No memorando, remetido na quinta-feira (13), o secretário de Estado de Infraestrutura e Mobilidade, Pedro Bruno, também oficializa pedido de saída da Mesa de Conciliação instalada pela Corte de Contas para debater o caso. A mediação foi proposta em abril do ano passado, após o Tribunal suspender a concorrência. A suspensão ocorreu depois de deputados de oposição ao Palácio Tiradentes apresentarem representação com críticas à licitação.
A Mesa de Conciliação entre o governo e os parlamentares oposicionistas estava agendada para esta terça-feira (18). Procurado, o TCE-MG confirmou que, diante da decisão do governo de não republicar o edital, cancelou a reunião.
O lote de rodovias presente na versão original da licitação possui 124 quilômetros por diferentes cidades da Região Metropolitana de Belo Horizonte (RMBH). O Executivo desenhou modelo baseado na colocação de 12 pórticos de pedágio ao longo das faixas que seriam concedidas. Os dispositivos calculariam a tarifa devida pelos motoristas conforme o tamanho do trecho percorrido.
Governo alega mudanças ‘significativas’
No documento em que solicita o desembarque da Mesa de Conciliação, o governo de Minas afirma que a decisão foi tomada porque as circunstâncias que motivaram a abertura da ferramenta de diálogo “se alteraram de forma significativa, não mais se justificando o prosseguimento da via consensual”.
“Diante da mudança do quadro fático, o Estado não pretende prosseguir com a republicação do edital da Concorrência Internacional n. 001/2025, circunstância que retira a utilidade da manutenção da Mesa de Conciliação”, diz Pedro Bruno.
Nos bastidores, interlocutores da pasta de Infraestrutura apontam demora do Tribunal em agendar a conciliação, que ficou por cerca de um ano em modo espera.
Relembre o caso
A decisão do TCE-MG pela interrupção do edital do Vetor Norte teve, inicialmente, caráter monocrático. A liminar, assinada pelo conselheiro Agostinho Patrus, foi posteriormente referendada pelo Pleno.

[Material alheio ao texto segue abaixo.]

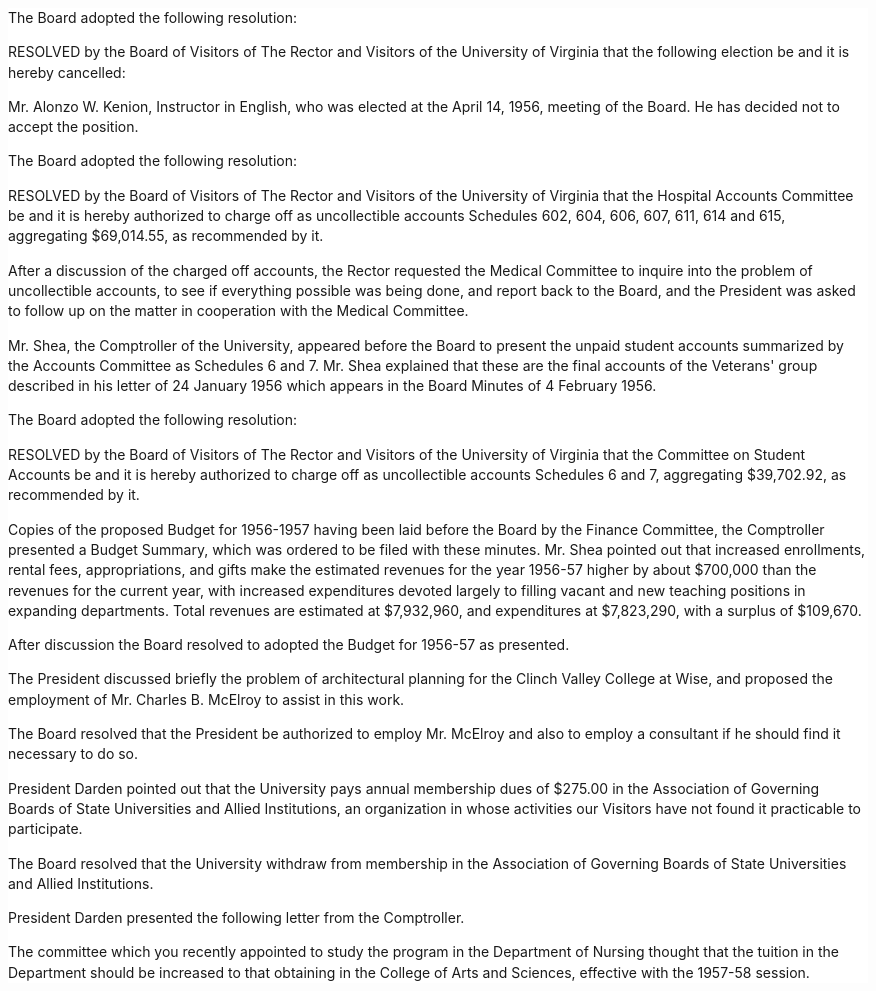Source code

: The Board adopted the following resolution:

RESOLVED by the Board of Visitors of The Rector and Visitors of the University of Virginia that the following election be and it is hereby cancelled:

Mr. Alonzo W. Kenion, Instructor in English, who was elected at the April 14, 1956, meeting of the Board. He has decided not to accept the position.

The Board adopted the following resolution:

RESOLVED by the Board of Visitors of The Rector and Visitors of the University of Virginia that the Hospital Accounts Committee be and it is hereby authorized to charge off as uncollectible accounts Schedules 602, 604, 606, 607, 611, 614 and 615, aggregating $69,014.55, as recommended by it.

After a discussion of the charged off accounts, the Rector requested the Medical Committee to inquire into the problem of uncollectible accounts, to see if everything possible was being done, and report back to the Board, and the President was asked to follow up on the matter in cooperation with the Medical Committee.

Mr. Shea, the Comptroller of the University, appeared before the Board to present the unpaid student accounts summarized by the Accounts Committee as Schedules 6 and 7. Mr. Shea explained that these are the final accounts of the Veterans' group described in his letter of 24 January 1956 which appears in the Board Minutes of 4 February 1956.

The Board adopted the following resolution:

RESOLVED by the Board of Visitors of The Rector and Visitors of the University of Virginia that the Committee on Student Accounts be and it is hereby authorized to charge off as uncollectible accounts Schedules 6 and 7, aggregating $39,702.92, as recommended by it.

Copies of the proposed Budget for 1956-1957 having been laid before the Board by the Finance Committee, the Comptroller presented a Budget Summary, which was ordered to be filed with these minutes. Mr. Shea pointed out that increased enrollments, rental fees, appropriations, and gifts make the estimated revenues for the year 1956-57 higher by about $700,000 than the revenues for the current year, with increased expenditures devoted largely to filling vacant and new teaching positions in expanding departments. Total revenues are estimated at $7,932,960, and expenditures at $7,823,290, with a surplus of $109,670.

After discussion the Board resolved to adopted the Budget for 1956-57 as presented.

The President discussed briefly the problem of architectural planning for the Clinch Valley College at Wise, and proposed the employment of Mr. Charles B. McElroy to assist in this work.

The Board resolved that the President be authorized to employ Mr. McElroy and also to employ a consultant if he should find it necessary to do so.

President Darden pointed out that the University pays annual membership dues of $275.00 in the Association of Governing Boards of State Universities and Allied Institutions, an organization in whose activities our Visitors have not found it practicable to participate.

The Board resolved that the University withdraw from membership in the Association of Governing Boards of State Universities and Allied Institutions.

President Darden presented the following letter from the Comptroller.

The committee which you recently appointed to study the program in the Department of Nursing thought that the tuition in the Department should be increased to that obtaining in the College of Arts and Sciences, effective with the 1957-58 session.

Ao justificar a posição, Agostinho apontou inconsistências nos documentos enviados pelo Executivo estadual para embasar a necessidade de abertura da concorrência. Ele mencionou que a etapa destinada às audiências públicas prévias teve equívocos.
As sessões de debate ocorreram apenas em dois dias e em formato exclusivamente presencial, na Cidade Administrativa e em Vespasiano. O Tribunal apontou que a divulgação foi insuficiente e que tal formato inviabilizou a participação de moradores dos 12 municípios diretamente impactados pelo projeto
No voto, Agostinho determinou que o edital não fosse republicado até a realização de novos estudos sobre o projeto e a convocação de novas audiências. Os encontros, salientou, deveriam acontecer em formato híbrido, com ampla divulgação e com ao menos uma edição em cada uma das cidades abrangidas pela proposta.

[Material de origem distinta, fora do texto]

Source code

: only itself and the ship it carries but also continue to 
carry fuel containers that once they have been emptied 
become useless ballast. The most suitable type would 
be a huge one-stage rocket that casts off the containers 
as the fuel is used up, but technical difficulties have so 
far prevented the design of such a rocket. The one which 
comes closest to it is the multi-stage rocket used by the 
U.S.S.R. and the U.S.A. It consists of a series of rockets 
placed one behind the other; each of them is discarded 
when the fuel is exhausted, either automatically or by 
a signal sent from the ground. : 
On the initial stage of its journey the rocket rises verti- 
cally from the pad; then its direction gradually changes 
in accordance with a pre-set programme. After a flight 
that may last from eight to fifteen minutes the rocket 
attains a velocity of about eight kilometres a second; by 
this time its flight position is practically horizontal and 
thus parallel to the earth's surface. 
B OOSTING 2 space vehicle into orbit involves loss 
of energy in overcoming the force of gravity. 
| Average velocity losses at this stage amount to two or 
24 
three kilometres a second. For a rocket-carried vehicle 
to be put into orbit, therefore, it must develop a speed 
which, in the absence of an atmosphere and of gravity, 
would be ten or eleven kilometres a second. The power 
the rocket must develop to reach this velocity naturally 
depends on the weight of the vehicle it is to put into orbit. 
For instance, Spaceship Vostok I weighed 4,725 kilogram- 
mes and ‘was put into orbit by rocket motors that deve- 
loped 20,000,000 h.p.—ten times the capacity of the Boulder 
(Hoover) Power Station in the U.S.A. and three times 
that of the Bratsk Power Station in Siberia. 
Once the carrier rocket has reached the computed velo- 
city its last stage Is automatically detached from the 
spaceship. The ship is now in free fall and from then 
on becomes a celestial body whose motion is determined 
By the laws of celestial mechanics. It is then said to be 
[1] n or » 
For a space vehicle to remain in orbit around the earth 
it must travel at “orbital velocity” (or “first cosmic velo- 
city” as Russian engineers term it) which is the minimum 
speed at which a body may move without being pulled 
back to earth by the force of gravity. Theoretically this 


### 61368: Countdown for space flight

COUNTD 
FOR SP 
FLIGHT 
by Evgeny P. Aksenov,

A intenção inicial do Palácio Tiradentes era promover o leilão rodoviário em junho do ano passado. O Executivo tentou recorrer ao Tribunal de Justiça (TJMG) para reverter a decisão do TCE, mas não obteve sucesso.
Oposição comemora
Em nota, os deputados da oposição à administração estadual comemoraram a decisão do Executivo de se retirar da Mesa de Conciliação.
Segundo o grupo, o plano para as rodovias do Vetor Norte “afrontava o direito de ir e vir da população trabalhadora e ameaçava a economia de 12 municípios da Região Metropolitana de Belo Horizonte”. Ainda conforme a coalizão, o edital era “tecnicamente falho e construído sem diálogo com a comunidade e socialmente inaceitável”.